Does Length Contraction Affect the Wavelength of Light from a Moving Source?

[Zero-G]

Hey, sorry if this is a stupid question but I'm getting really confused...
If I am standing on the Earth and watch a spaceship moving past at say 0.8*c from left to right, I will observe the spaceship to contract in its direction of motion. If a person on the spaceship shines a torch also from left to right, what happens to the wavelength of the light as seen from my reference frame? Does it also contract?

 

[JesseM]

Hey, sorry if this is a stupid question but I'm getting really confused...
If I am standing on the Earth and watch a spaceship moving past at say 0.8*c from left to right, I will observe the spaceship to contract in its direction of motion. If a person on the spaceship shines a torch also from left to right, what happens to the wavelength of the light as seen from my reference frame? Does it also contract?

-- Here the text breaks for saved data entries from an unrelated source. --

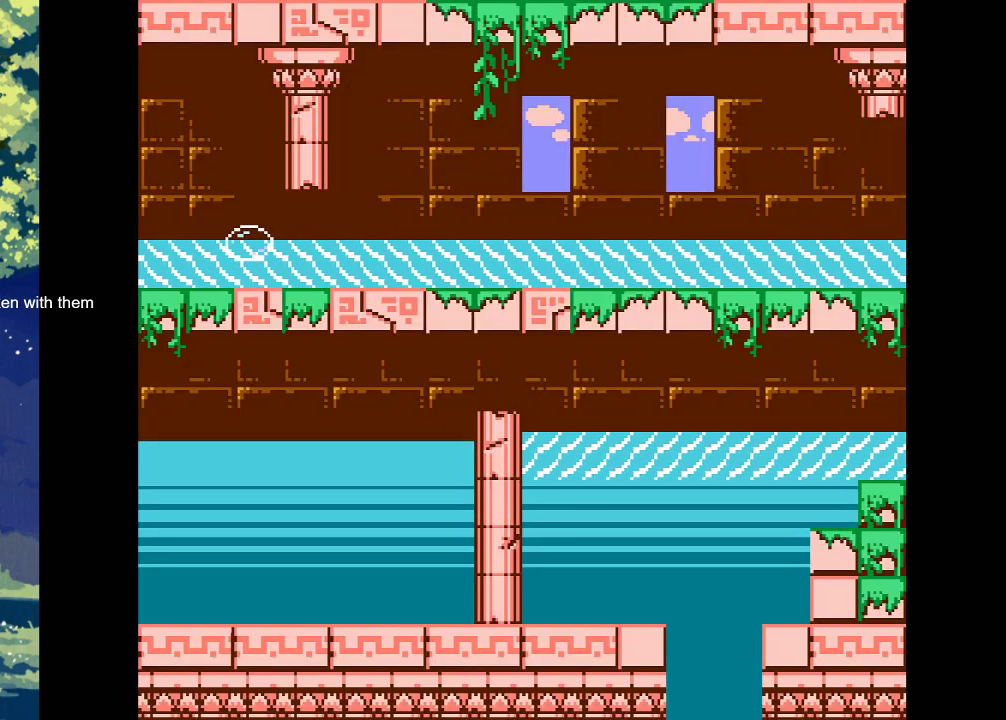
{"buttons": [], "events": []}
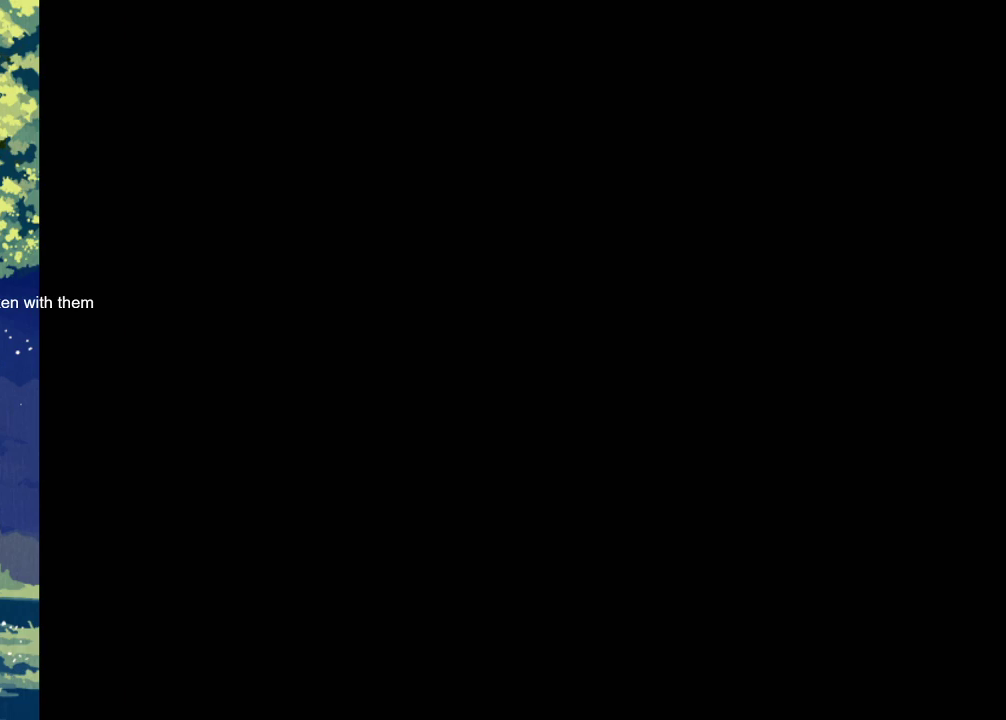
{"buttons": [], "events": []}
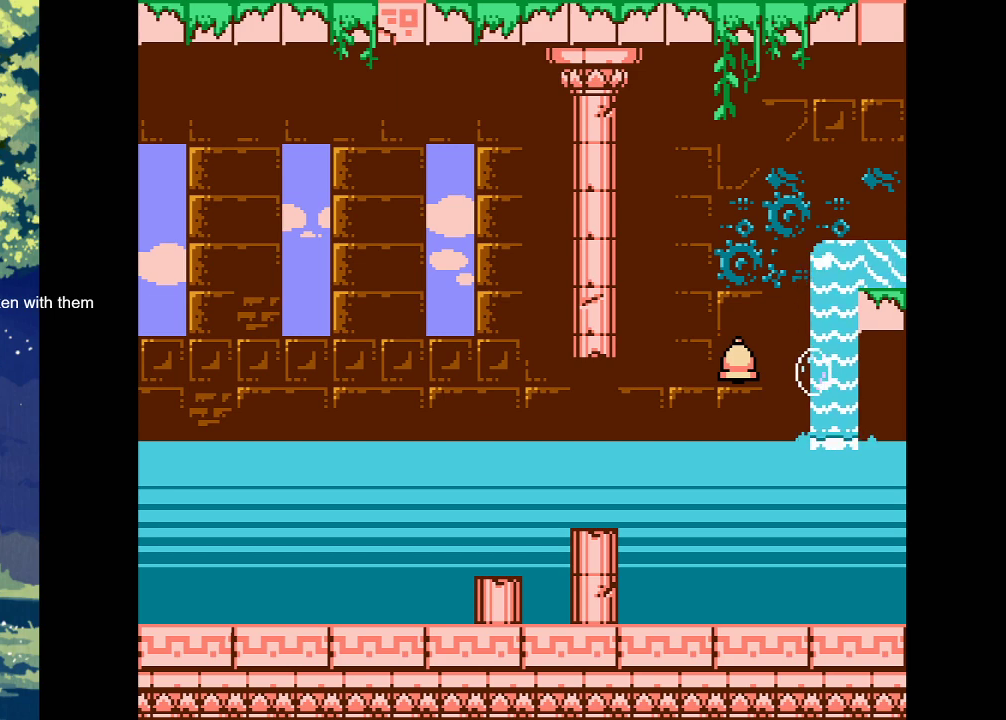
{"buttons": ["DPAD_LEFT"], "events": [[367, "DPAD_LEFT", "down"]]}
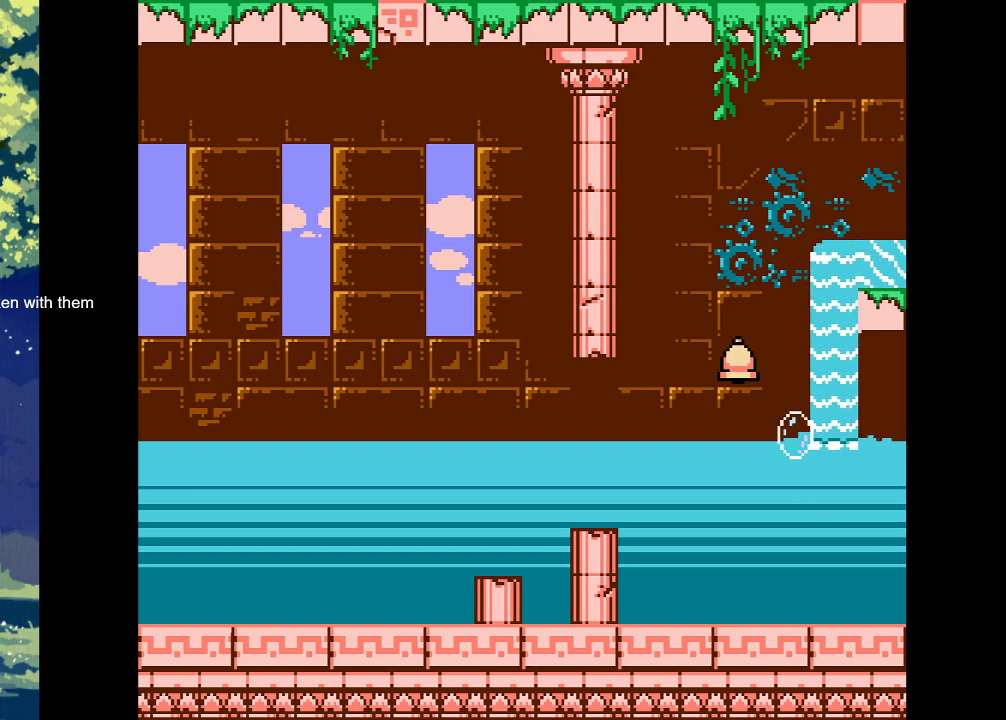
{"buttons": [], "events": [[67, "DPAD_LEFT", "up"]]}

In the ship's frame, the wave peaks move at c, so the distance between peaks is just c/f, where f is the frequency that the peaks are being emitted by the torch as seen in the ship's frame. In your frame, the peaks still move at c, but the frequency becomes $$f \sqrt{1 - v^2/c^2}$$ due to time dilation, and meanwhile the torch is moving at velocity v so it will have moved a distance of $$v / (f \sqrt{1 - v^2/c^2})$$ between emitting successive peaks, so the the distance between peaks should either be $$c / (f \sqrt{1 - v^2/c^2}) - v / (f \sqrt{1 - v^2/c^2})$$ or $$c / (f \sqrt{1 - v^2/c^2}) + v / (f \sqrt{1 - v^2/c^2})$$ depending on whether the torch is shining in the direction of the ship's motion or in the opposite direction. This simplifies to $$(c \pm v)/(f \sqrt{1 - v^2/c^2})$$. You could also get this from the relativistic doppler shift equation, $$f_{observed} = f_{emitted} \sqrt{1 - v^2/c^2} / (1 - v/c)$$, keeping in mind that the wavelength you observe is $$c / f_{observed}$$.

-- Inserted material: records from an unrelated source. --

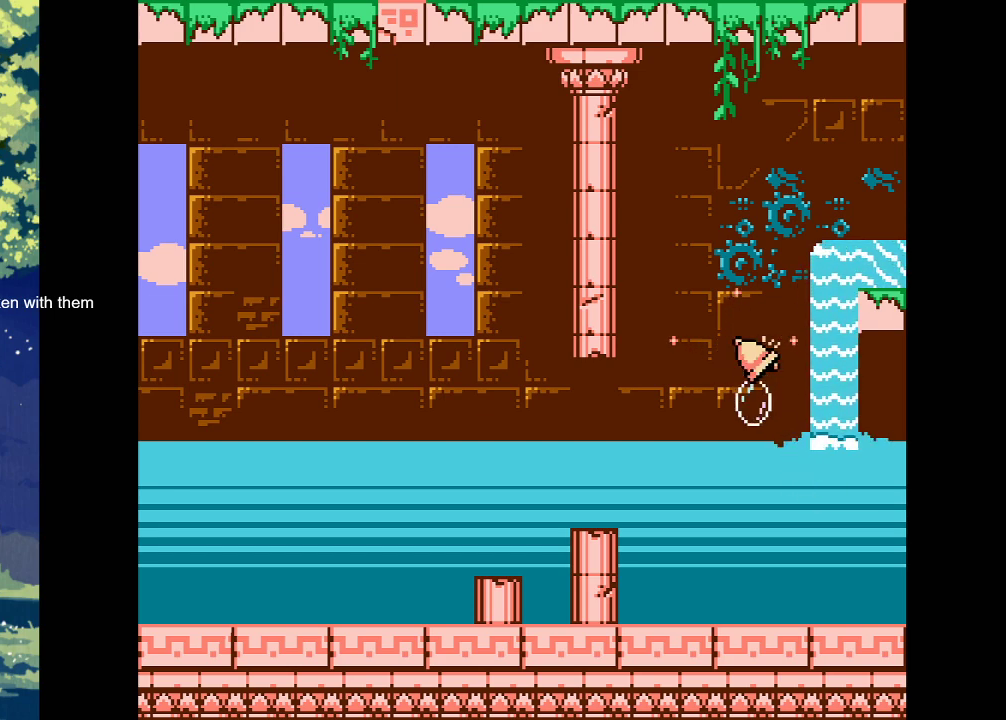
{"buttons": [], "events": []}
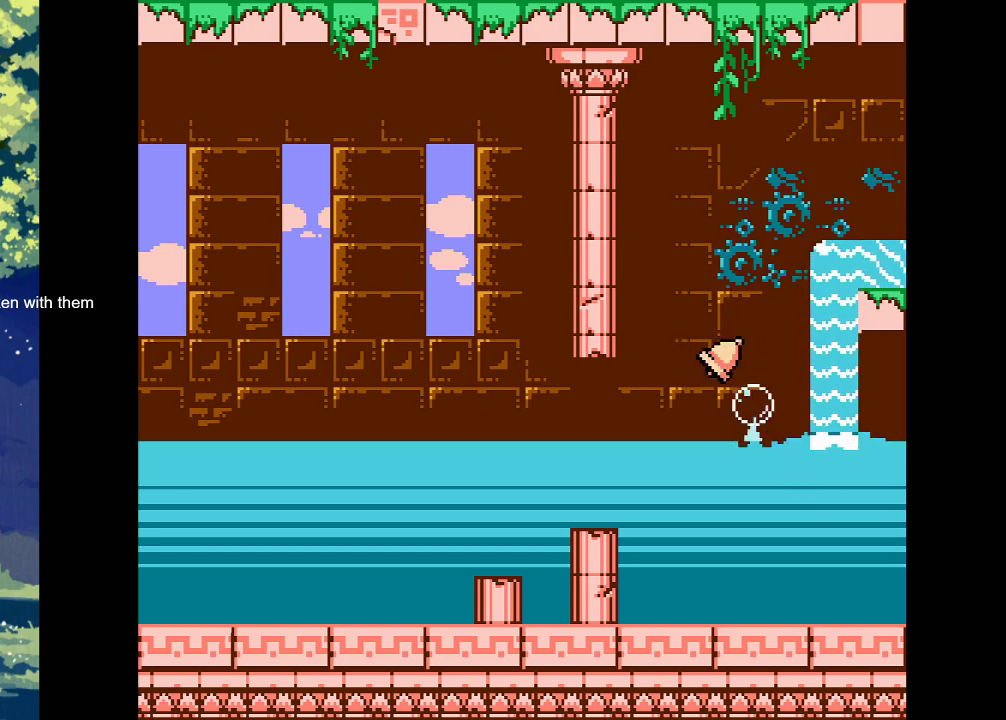
{"buttons": ["DPAD_LEFT"], "events": [[367, "DPAD_LEFT", "down"]]}
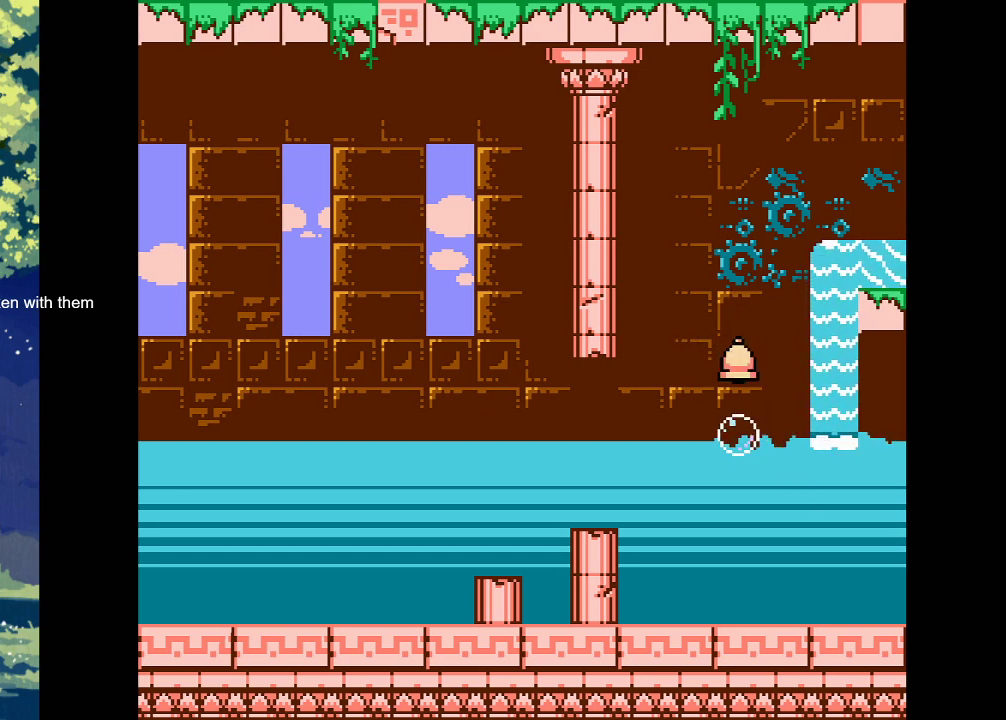
{"buttons": ["DPAD_LEFT"], "events": []}
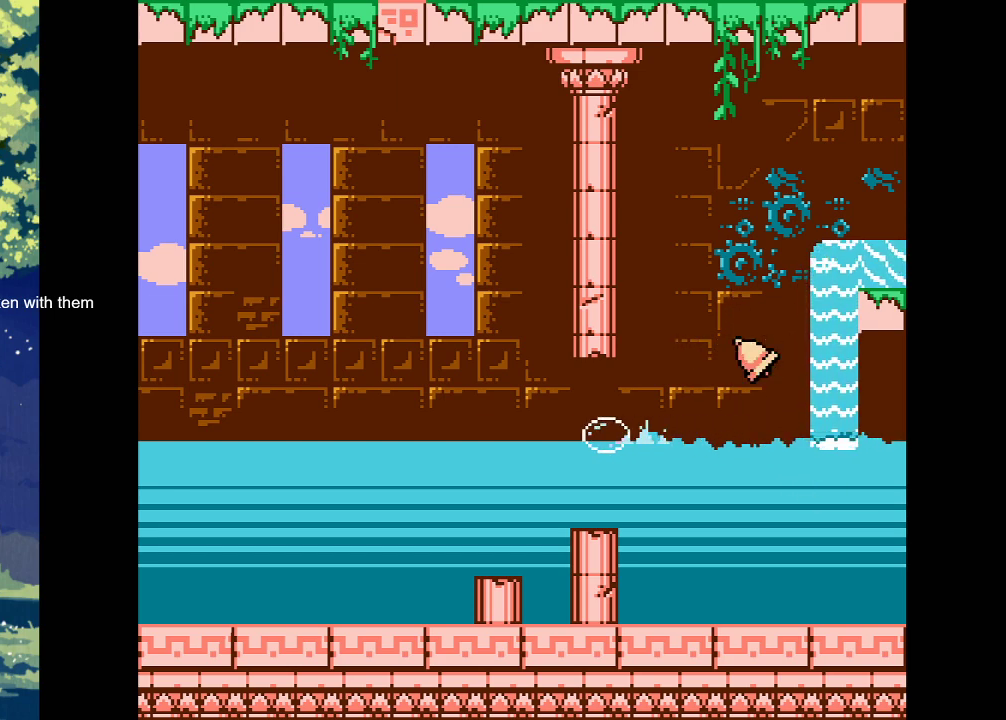
{"buttons": ["DPAD_LEFT"], "events": [[300, "CROSS", "down"], [400, "CROSS", "up"]]}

To compare the wavelength you see with the wavelength seen by the ship-observer, just divide $$(c \pm v)/(f \sqrt{1 - v^2/c^2})$$ (the wavelength seen by you) by c/f (the wavelength seen by the ship-observer), which gives $$(1 \pm v/c) / \sqrt{1 - v^2/c^2}$$ for the factor that the wavelength changes in your frame. This is not the same as the Lorentz contraction factor $$\sqrt{1 - v^2/c^2}$$.

 

[Entropia]

No need to apologize, this is actually a very interesting question! The concept of length contraction can be confusing, but let's break it down.

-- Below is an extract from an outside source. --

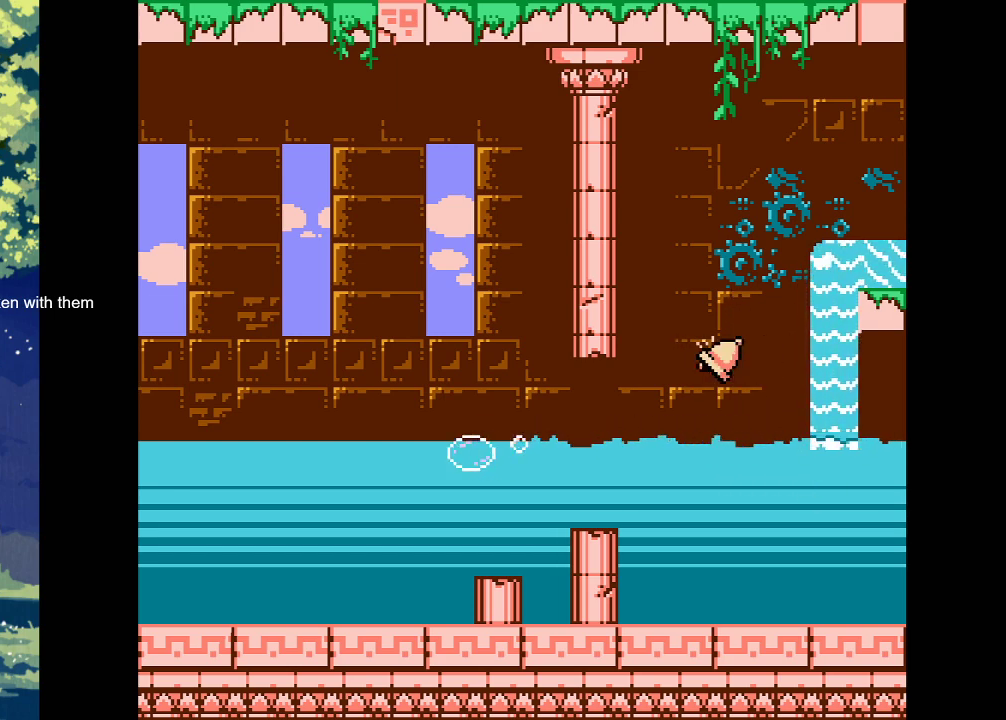
{"buttons": ["DPAD_LEFT"], "events": [[267, "CROSS", "down"], [400, "CROSS", "up"]]}
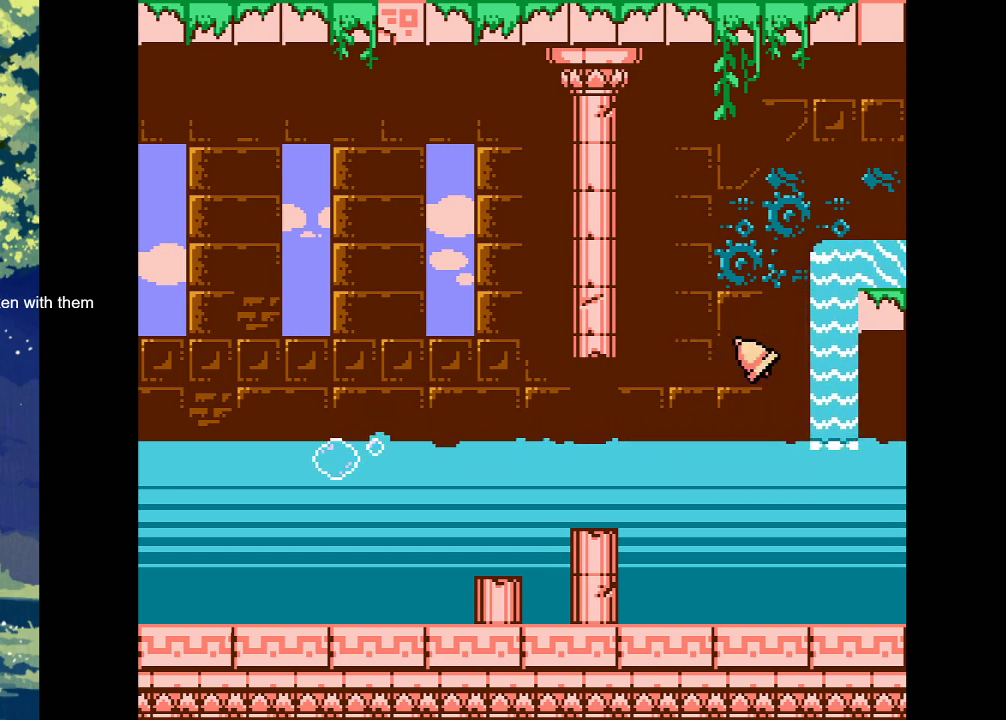
{"buttons": ["CROSS", "DPAD_LEFT"], "events": [[433, "CROSS", "down"]]}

First, let's clarify what length contraction is. According to Einstein's theory of special relativity, as an object moves at high speeds, its length in the direction of motion appears to shorten when observed by an outside observer. This is due to the fact that as an object moves faster, time slows down for that object, causing it to appear shorter to an outside observer.

Now, let's apply this concept to your scenario. As you observe the spaceship moving past at 0.8*c, you will indeed see it contract in its direction of motion. This means that the length of the spaceship will appear shorter to you than it actually is. However, this does not apply to the wavelength of light.

The wavelength of light is a property of the light itself and is not affected by the motion of the source. So, from your reference frame, the wavelength of the light emitted by the person on the spaceship will remain the same. This is because the speed of light is constant, regardless of the relative motion of the source and observer.

In fact, according to special relativity, the speed of light is the same for all observers, regardless of their relative motion. This means that no matter how fast the spaceship is moving, the speed of light will always be measured as c (the speed of light in a vacuum).

So, to sum up, the length of the spaceship will appear shorter to you due to length contraction, but the wavelength of light will remain the same. I hope this helps clarify things for you!